Dementia touches so many lives in Japan that Prime Minister Shinzo Abe has said that increasing the number of nursing homes and wages for care workers is a priority. But Katsuhiko Fujimori, an associate at Japan’s Mizuho Information and Research Institute, said that Abe won’t be able to make a real difference without committing more government funds to welfare programs for dementia sufferers and their families—an unlikely move given the fact that Japan’s public debt is already more than twice the size of its economy.

“Japan’s social welfare system has always operated on the assumption that people with dementia will be taken care of by their children or other family members,” Fujimori said.

Under the weight of this assumption, and the strain of a stagnant economy that has caused real household wages to drop, annual instances of elder abuse reported to authorities rose by about 30 percent over the past decade, according to Japan’s Ministry of Health.

The idea to open a restaurant staffed with dementia patients came to Shiro Oguni in 2012, when he was working as a television presenter for Japan’s national broadcaster, NHK.

“I was interviewing Yukio Wada, who specializes in caring for dementia patients,” he said. “Mr. Wada is a pioneer who has spent 30 years running a group home where the patients are encouraged to keep living their lives by doing their own shopping and cooking and cleaning.”

The goal, Wada told him, was to allow people in the group home to feel that they were still living their lives, rather than being confined. Three years later, in June of 2015, he took Wada’s radical approach one step further by opening the restaurant’s first pop-up location in Tokyo, hoping to raise awareness by inviting 80 special guests to dine there over the course of a few days. Before it was over, he was surprised to find the restaurant’s name trending on Twitter in Japan.

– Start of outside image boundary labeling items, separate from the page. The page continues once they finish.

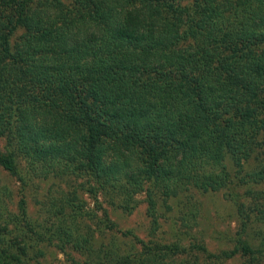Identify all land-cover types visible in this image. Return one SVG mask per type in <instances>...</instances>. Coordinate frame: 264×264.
<instances>
[{
  "label": "trees",
  "instance_id": "1",
  "mask_svg": "<svg viewBox=\"0 0 264 264\" xmlns=\"http://www.w3.org/2000/svg\"><path fill=\"white\" fill-rule=\"evenodd\" d=\"M0 139L22 194L37 172L81 180L36 219L23 196L0 214V264H47L52 246L68 264H264V193L246 185L256 221L237 201L219 253L138 240L102 204L130 214L144 193L154 235L159 201L225 190L264 149V0H0ZM243 177L263 185L264 167Z\"/></svg>",
  "mask_w": 264,
  "mask_h": 264
},
{
  "label": "rangeland",
  "instance_id": "2",
  "mask_svg": "<svg viewBox=\"0 0 264 264\" xmlns=\"http://www.w3.org/2000/svg\"><path fill=\"white\" fill-rule=\"evenodd\" d=\"M4 146L5 140L0 139V150L2 152ZM248 164L245 167V172L240 177H237L238 179L234 177L233 184L225 190L216 193H202L187 188L177 199L168 198L163 204H161L162 201H159L156 207L158 211L156 219L159 223V230L154 235L151 233V222L147 214L148 203L144 193H139L135 197V209L130 214L123 213L119 209L110 208L106 202L102 204L118 229L123 232L130 231L138 240L144 242L151 240L171 244L175 241L177 242L180 237L182 241L180 240L181 242L178 243L187 246V248L194 244H201L211 253L231 250L234 247L237 234L240 232L242 221L236 203L237 201H246V212L249 215H251L248 209L249 205L254 203V199L245 193V185L250 187L251 192L254 194L264 193V184H258L257 186L256 181L250 182L251 177H243L247 171L253 174L262 170L264 167V149L258 150L255 156L249 159ZM25 166L23 160L19 161L21 173L24 172ZM26 179L23 195L20 192L21 184L18 180L0 167V194L2 193L0 196V214L10 213L16 215L18 202L23 196L27 203L29 215L32 219H36L42 214L43 206L41 205L47 196L54 195L56 197L60 191H75L81 183V180H76L73 176L61 178L54 173L37 172V174H30ZM79 191V196L87 203V209L96 211V207L93 201L89 199V195L82 192L80 188ZM99 200L100 202L103 201L101 198ZM188 204H193L196 212L189 215L190 219H192L190 227L182 229L181 216L186 213ZM257 204L264 205V195H262L260 200H257ZM95 213L98 214V217L101 216V212L97 211ZM251 219L255 220L253 215H251ZM183 230H187L189 234L184 236ZM109 239L110 237H106L107 241ZM106 240L98 239V242H105ZM131 240L129 238L122 240L126 242V248H129L130 243H133V240ZM134 246L139 247L138 245ZM66 250L67 254L78 259V256L73 254L71 250ZM44 251L45 256L44 258L41 257L43 258L41 261H45L47 264H68L69 258L54 246L46 248ZM235 263L236 261H230L228 264Z\"/></svg>",
  "mask_w": 264,
  "mask_h": 264
}]
</instances>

In September, as Sawada prepared to leave the restaurant’s latest pop-up location, a middle-aged waitress took a seat in front of a piano at the far end of the room, where she began playing a spare classical tune with her husband accompanying her on viola. When the music stopped, the diners joined the chefs and the wait staff in rousing applause, and, for a moment, no one was unsure of what they were doing or why they were there.